A cup of prevention is worth a gallon of relapse. When you don’t want to do the work, you need recovery the most. You must “show up to grow up.” You progress in your recovery each day you do not addict and devote yourself to living in harmony with the Whole of which you are a part.

This achievement comes to people by grace, a gift invited by your efforts to do the next best thing. The experience of recovery can seduce you into the illusion you are cured of addiction. Recovery, your psychospiritual fitness, is like physical fitness; once achieved, it requires regular work to maintain. Your ego continues to grasp compulsively for pleasure and push away pain. Recovery entails lifelong mindful management of the ego.

You may stop addicting, but the fundamental dynamic of compulsively grasping for pleasure and pushing away pain at all costs remains. It cannot be eliminated, but only managed. The best you can hope for is a lifelong practice of seeing the workings of your mind, letting go of addictive compulsions, and surrendering to what is best for everyone. As soon as you cease your recovery practices, the addiction resurfaces, seeping back into the fabric of your life.

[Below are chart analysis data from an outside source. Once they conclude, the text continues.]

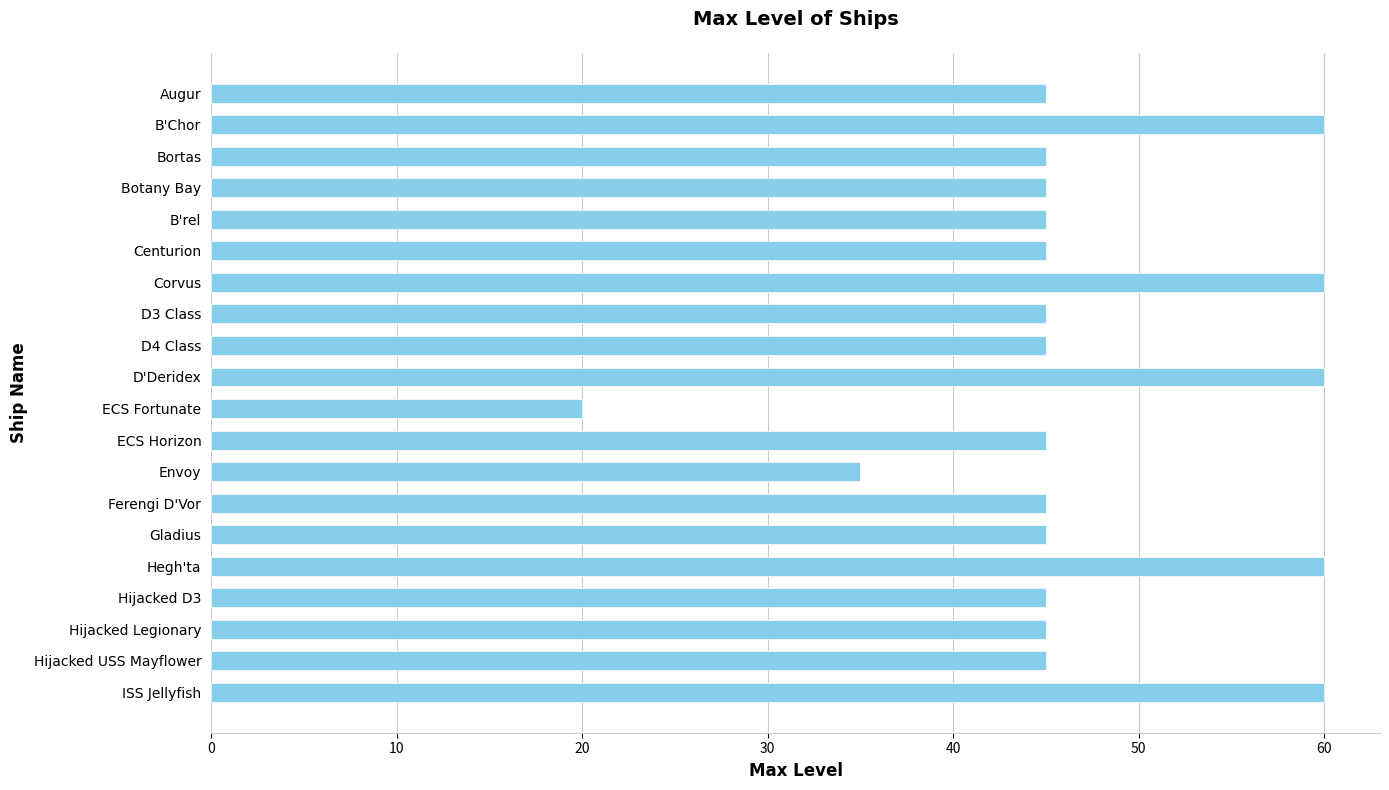

Is it true that the value at Hijacked D3 is 45?

True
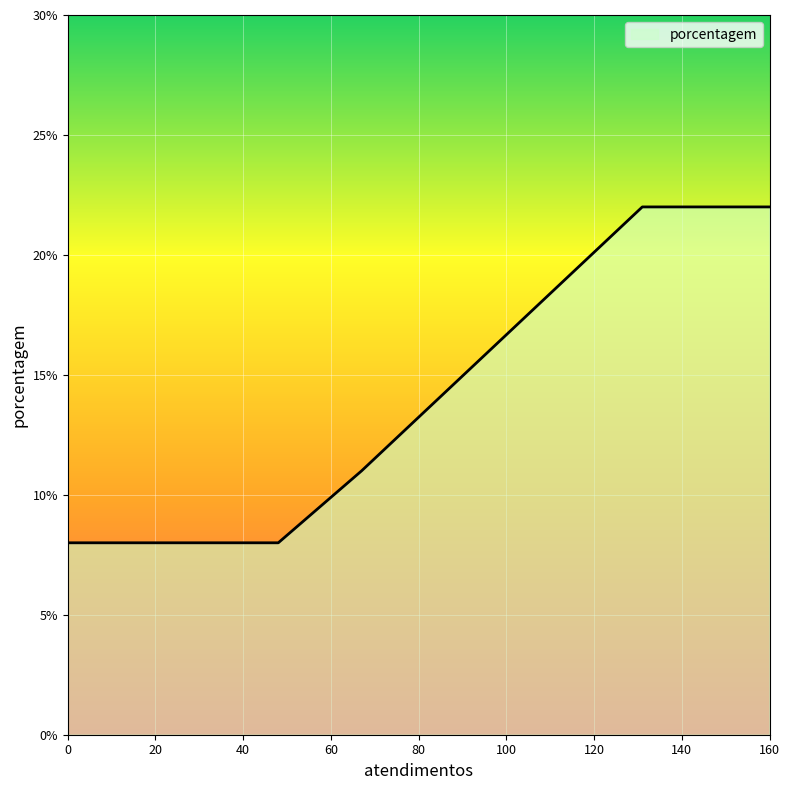

What is the maximum value shown in the chart?

22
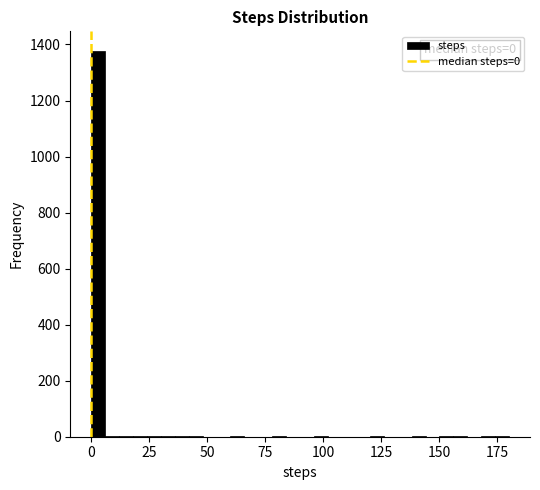

Read against the x-axis, roughly where is the centre of the tallest bar?

5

When you succumb to the illusion that that your addiction if cured, you fall prey to your addictive mind. Your recovery work keeps the memory fresh that addiction is not the answer to life’s difficulties. Otherwise, compulsive pleasure-seeking or pain-numbing behaviors return, taking over once again and wreaking havoc in your life. It may take a day, a month, a year, or several years, but it will happen. This is why recovery is for life.